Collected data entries
___
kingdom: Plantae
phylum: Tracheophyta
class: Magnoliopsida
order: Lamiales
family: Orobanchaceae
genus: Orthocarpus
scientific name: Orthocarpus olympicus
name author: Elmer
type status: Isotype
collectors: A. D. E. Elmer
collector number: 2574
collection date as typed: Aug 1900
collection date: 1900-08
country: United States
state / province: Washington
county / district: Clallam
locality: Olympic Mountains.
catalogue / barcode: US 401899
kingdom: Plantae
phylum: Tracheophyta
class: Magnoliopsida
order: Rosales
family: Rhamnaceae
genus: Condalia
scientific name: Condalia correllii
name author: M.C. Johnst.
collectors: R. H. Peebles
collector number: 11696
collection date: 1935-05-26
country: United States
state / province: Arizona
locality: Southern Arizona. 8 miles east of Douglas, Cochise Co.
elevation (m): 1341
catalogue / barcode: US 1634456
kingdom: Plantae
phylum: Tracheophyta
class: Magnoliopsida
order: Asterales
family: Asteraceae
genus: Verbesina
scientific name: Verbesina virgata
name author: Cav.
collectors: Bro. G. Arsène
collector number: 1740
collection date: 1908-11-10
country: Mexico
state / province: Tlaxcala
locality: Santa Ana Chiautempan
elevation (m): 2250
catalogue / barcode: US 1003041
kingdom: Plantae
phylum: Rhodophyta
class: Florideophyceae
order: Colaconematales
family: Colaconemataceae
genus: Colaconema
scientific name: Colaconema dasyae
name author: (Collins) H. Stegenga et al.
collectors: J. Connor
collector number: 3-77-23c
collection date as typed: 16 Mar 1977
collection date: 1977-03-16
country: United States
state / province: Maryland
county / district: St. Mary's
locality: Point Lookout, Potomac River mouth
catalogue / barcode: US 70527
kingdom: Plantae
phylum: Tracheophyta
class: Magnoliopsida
___
**TASK TO CARRY OUT:**
Rewrite all of the data above, putting "collected by" wherever "collectors" appears and keeping everything else the same.

**SOLUTION:**
kingdom: Plantae
phylum: Tracheophyta
class: Magnoliopsida
order: Lamiales
family: Orobanchaceae
genus: Orthocarpus
scientific name: Orthocarpus olympicus
name author: Elmer
type status: Isotype
collected by: A. D. E. Elmer
collector number: 2574
collection date as typed: Aug 1900
collection date: 1900-08
country: United States
state / province: Washington
county / district: Clallam
locality: Olympic Mountains.
catalogue / barcode: US 401899
kingdom: Plantae
phylum: Tracheophyta
class: Magnoliopsida
order: Rosales
family: Rhamnaceae
genus: Condalia
scientific name: Condalia correllii
name author: M.C. Johnst.
collected by: R. H. Peebles
collector number: 11696
collection date: 1935-05-26
country: United States
state / province: Arizona
locality: Southern Arizona. 8 miles east of Douglas, Cochise Co.
elevation (m): 1341
catalogue / barcode: US 1634456
kingdom: Plantae
phylum: Tracheophyta
class: Magnoliopsida
order: Asterales
family: Asteraceae
genus: Verbesina
scientific name: Verbesina virgata
name author: Cav.
collected by: Bro. G. Arsène
collector number: 1740
collection date: 1908-11-10
country: Mexico
state / province: Tlaxcala
locality: Santa Ana Chiautempan
elevation (m): 2250
catalogue / barcode: US 1003041
kingdom: Plantae
phylum: Rhodophyta
class: Florideophyceae
order: Colaconematales
family: Colaconemataceae
genus: Colaconema
scientific name: Colaconema dasyae
name author: (Collins) H. Stegenga et al.
collected by: J. Connor
collector number: 3-77-23c
collection date as typed: 16 Mar 1977
collection date: 1977-03-16
country: United States
state / province: Maryland
county / district: St. Mary's
locality: Point Lookout, Potomac River mouth
catalogue / barcode: US 70527
kingdom: Plantae
phylum: Tracheophyta
class: Magnoliopsida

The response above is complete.